Per quanto le evidenze sull’impiego della VFA per identificare le fratture vertebrali in donne asintomatiche sia sostanzialmente cresciuto nel tempo, ad oggi non esistevano ancora studi che ne riassumessero i risultati.
Di qui il nuovo lavoro, una rassegna sistematica della letteratura, con annessa metanalisi, che ha descritto la prevalenza totale delle fratture vertebrali identificate mediante VFA in donne asintomatiche in post-menopausa.
Disegno e risultati principali
Per prima cosa, è stata condotta una ricerca sistematica della letteratura sui principali database bibliografici biomedici (MEDLINE, Web of Science, Cochrane Central Register of Controlled Trials, per l’identificazione dei trial clinici randomizzati e degli studi osservazionali sull’argomento, pubblicati tra il 2000 e il 2018.
Su 1.777 pubblicazioni identificate, 28 soddisfacevano i criteri di inclusione, totalizzando un numero di donne in post-menopausa pari a 25.418, con un’età media compresa tra 59,5 e 86,2 anni. La maggior parte degli studi selezionati erano di disegno cross-section e solo 2 prevedevano un follow-up longitudinale. Inoltre, gli studi si diversificavano per una elevata variabilità del numero di individui reclutati, compreso tra 63 e 5.156 partecipanti.
Nel complesso, la prevalenza di fratture vertebrali nelle donne asintomatiche (dato “pesato” e in pool) è stato pari al 28% (IC95%: 23-32).

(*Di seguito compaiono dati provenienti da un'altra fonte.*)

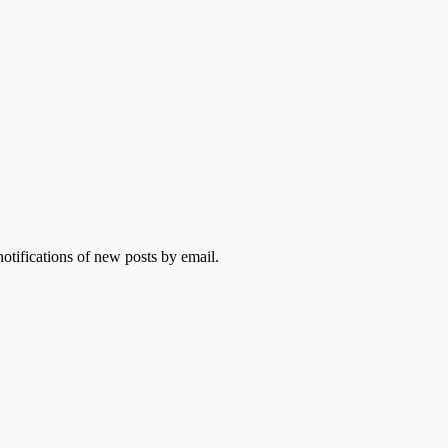
otifications of new posts by email.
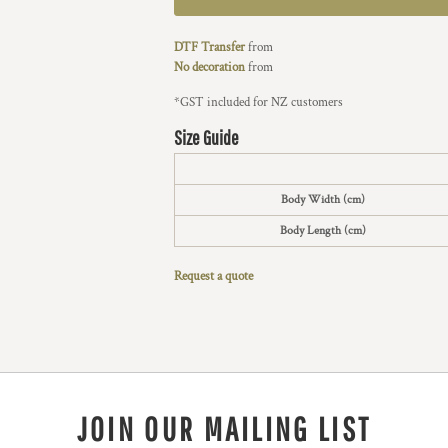
DTF Transfer
from
No decoration
from
*
GST included for NZ customers
Size Guide
Body Width (cm)
Body Length (cm)
Request a quote
JOIN OUR MAILING LIST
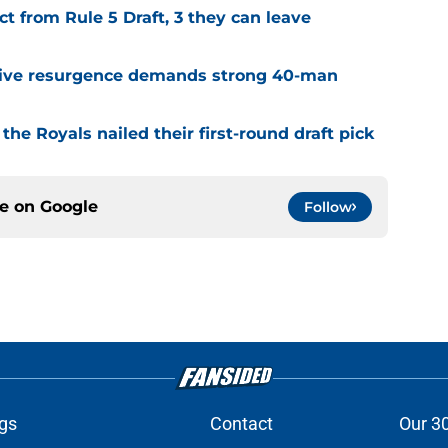
t from Rule 5 Draft, 3 they can leave
sive resurgence demands strong 40-man
the Royals nailed their first-round draft pick
ce on
Google
Follow
gs
Contact
Our 3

Inoltre, in quelle con fratture vertebrali è stata documentata una prevalentenza di OP fino al 64,6% dei casi.
La prevalenza di fratture vertebrali è risultata pressochè identica sia nel setting di popolazione generale (28%; IC95%=22-34) che in quello ospedaliero (27%; IC95%: 22-32).
Non solo: in 6 studi nei quali le donne reclutate avevano un’età inferiore a 65 anni, la prevalenza “pesata” e in pool dei fratture vertebrali è stata pari al 24% (IC95%: 20-27).
Riassumendo
Pur con alcuni limiti metodologici intrinseci ammessi dagli stessi ricercatori (eterogeneità significativa tra gli studio, limite della capacità di VFA di valutare tutti i livelli vertebrali, assenza di dati demografici a livello individuale e di possibili bias di pubblicazione negli studi selezionati, “…i risultati – concludono – hanno dimostrato come l’impiego di VFA nelle donne asintomatiche sarebbe in grado di identificare le fratture vertebrali prevalenti in un caso su 3, anche in assenza di OP”.
“L’identificazione delle fratture vertebrali subcliniche – aggiungono – potrebbe portare ad un avvio più tempestivo della terapia farmacologica, finalizzata alla riduzione sostanziale del rischio di fratture successive”.